Across the records that follow, how many lines contain the string "case"? Answer with the number only.

Segment Open

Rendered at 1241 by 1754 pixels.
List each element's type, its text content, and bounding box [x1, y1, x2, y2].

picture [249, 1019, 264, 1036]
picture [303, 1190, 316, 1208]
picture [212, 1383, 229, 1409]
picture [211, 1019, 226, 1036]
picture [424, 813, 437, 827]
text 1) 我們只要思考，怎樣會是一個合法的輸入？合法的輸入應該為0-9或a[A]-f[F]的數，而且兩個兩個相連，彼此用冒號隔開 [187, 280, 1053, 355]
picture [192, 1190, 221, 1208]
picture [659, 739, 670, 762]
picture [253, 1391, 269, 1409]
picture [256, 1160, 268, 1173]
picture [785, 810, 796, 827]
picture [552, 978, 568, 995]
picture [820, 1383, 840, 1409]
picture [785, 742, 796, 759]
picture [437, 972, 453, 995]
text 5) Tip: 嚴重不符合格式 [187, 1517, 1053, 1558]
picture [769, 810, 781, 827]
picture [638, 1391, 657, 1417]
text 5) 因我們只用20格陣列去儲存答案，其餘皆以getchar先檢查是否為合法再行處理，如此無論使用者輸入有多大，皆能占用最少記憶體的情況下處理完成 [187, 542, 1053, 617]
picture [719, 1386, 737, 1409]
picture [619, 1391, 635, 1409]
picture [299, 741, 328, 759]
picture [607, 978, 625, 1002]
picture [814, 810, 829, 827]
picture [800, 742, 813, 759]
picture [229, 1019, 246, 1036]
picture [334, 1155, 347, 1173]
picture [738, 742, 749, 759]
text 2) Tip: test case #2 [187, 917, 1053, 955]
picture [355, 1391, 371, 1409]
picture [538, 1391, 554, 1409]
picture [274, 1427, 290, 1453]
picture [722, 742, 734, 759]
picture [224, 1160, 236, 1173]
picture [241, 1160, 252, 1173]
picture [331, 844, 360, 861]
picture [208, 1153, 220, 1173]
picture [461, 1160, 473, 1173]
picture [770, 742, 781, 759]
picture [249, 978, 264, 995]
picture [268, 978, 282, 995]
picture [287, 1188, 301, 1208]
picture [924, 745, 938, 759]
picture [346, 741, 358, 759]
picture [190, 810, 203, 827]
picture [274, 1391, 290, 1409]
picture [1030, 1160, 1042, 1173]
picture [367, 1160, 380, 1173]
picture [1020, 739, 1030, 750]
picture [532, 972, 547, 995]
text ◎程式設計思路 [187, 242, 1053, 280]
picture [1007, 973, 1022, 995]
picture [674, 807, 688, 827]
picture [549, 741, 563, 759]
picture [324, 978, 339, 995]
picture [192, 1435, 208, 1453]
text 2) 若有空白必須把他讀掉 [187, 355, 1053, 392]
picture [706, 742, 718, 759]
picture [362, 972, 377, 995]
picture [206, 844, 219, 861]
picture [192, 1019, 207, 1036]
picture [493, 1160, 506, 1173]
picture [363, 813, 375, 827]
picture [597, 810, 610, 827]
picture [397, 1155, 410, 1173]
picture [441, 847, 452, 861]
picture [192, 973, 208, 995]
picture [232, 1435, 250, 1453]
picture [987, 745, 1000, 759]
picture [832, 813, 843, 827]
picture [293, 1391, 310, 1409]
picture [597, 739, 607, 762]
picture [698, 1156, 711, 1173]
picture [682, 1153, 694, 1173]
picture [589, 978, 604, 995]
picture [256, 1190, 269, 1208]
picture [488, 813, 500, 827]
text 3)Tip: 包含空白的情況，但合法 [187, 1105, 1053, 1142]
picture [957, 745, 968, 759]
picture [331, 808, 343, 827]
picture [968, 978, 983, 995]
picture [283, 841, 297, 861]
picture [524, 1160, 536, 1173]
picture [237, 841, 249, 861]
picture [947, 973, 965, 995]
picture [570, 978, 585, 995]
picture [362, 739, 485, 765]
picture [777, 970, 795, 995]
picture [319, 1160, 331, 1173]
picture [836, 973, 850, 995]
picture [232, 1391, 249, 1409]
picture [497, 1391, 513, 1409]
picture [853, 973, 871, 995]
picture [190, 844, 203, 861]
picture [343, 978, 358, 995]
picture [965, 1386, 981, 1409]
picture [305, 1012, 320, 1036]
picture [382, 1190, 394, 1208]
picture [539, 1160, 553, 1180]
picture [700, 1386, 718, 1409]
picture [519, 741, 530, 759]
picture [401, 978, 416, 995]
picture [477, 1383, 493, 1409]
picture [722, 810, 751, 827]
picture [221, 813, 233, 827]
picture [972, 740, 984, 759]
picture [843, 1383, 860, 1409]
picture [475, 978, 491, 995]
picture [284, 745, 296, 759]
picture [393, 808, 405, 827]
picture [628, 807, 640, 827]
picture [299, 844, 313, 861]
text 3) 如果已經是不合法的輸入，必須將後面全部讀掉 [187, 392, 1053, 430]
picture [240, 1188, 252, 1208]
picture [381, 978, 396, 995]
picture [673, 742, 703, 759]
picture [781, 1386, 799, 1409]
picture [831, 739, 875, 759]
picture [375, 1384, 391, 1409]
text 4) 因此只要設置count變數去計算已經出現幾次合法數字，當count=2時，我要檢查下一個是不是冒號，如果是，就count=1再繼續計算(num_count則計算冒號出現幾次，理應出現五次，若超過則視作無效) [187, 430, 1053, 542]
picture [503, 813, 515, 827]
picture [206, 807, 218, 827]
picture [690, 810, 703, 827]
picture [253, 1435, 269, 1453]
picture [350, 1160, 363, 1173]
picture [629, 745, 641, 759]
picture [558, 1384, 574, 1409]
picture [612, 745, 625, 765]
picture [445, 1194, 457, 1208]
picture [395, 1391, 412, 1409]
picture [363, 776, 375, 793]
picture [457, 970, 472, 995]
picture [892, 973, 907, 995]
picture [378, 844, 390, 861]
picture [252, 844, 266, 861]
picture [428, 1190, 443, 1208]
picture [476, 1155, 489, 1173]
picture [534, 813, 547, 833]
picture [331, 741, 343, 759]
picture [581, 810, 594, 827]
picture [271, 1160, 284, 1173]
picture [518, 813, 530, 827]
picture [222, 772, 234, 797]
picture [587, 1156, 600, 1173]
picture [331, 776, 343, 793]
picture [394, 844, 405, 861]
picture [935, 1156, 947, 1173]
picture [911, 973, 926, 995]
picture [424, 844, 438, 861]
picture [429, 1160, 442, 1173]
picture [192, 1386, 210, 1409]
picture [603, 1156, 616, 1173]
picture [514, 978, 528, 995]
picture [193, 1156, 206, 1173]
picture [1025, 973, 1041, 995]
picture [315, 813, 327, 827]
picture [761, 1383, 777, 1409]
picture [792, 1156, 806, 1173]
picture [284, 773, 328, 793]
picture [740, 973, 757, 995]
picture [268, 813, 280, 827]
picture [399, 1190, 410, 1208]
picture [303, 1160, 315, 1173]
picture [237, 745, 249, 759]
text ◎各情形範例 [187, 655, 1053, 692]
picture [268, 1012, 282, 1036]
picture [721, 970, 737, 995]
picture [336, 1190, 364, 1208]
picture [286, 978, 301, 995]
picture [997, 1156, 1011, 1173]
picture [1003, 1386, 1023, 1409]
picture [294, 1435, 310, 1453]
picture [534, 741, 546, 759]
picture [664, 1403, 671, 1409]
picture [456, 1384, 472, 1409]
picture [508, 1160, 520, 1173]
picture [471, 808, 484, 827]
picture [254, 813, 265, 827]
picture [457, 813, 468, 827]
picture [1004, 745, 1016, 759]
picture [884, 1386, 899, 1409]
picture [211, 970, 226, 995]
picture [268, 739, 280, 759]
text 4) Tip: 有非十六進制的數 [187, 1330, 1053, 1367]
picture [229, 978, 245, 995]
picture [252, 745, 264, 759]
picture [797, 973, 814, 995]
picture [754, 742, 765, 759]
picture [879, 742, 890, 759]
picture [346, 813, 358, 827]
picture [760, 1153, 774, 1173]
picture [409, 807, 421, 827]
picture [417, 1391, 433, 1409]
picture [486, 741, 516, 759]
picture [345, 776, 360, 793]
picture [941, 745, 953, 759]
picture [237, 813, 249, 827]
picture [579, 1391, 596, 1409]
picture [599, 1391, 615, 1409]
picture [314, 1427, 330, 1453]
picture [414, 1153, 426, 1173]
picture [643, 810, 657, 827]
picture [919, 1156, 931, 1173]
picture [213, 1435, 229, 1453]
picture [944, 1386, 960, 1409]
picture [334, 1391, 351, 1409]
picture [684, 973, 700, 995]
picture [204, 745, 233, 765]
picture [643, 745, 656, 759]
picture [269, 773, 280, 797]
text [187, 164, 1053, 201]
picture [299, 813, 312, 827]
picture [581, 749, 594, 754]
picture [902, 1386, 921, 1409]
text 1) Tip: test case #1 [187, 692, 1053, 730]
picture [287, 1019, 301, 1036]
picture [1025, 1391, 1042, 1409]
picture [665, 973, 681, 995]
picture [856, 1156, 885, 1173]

Segment Closed

Response to this exercise -> 2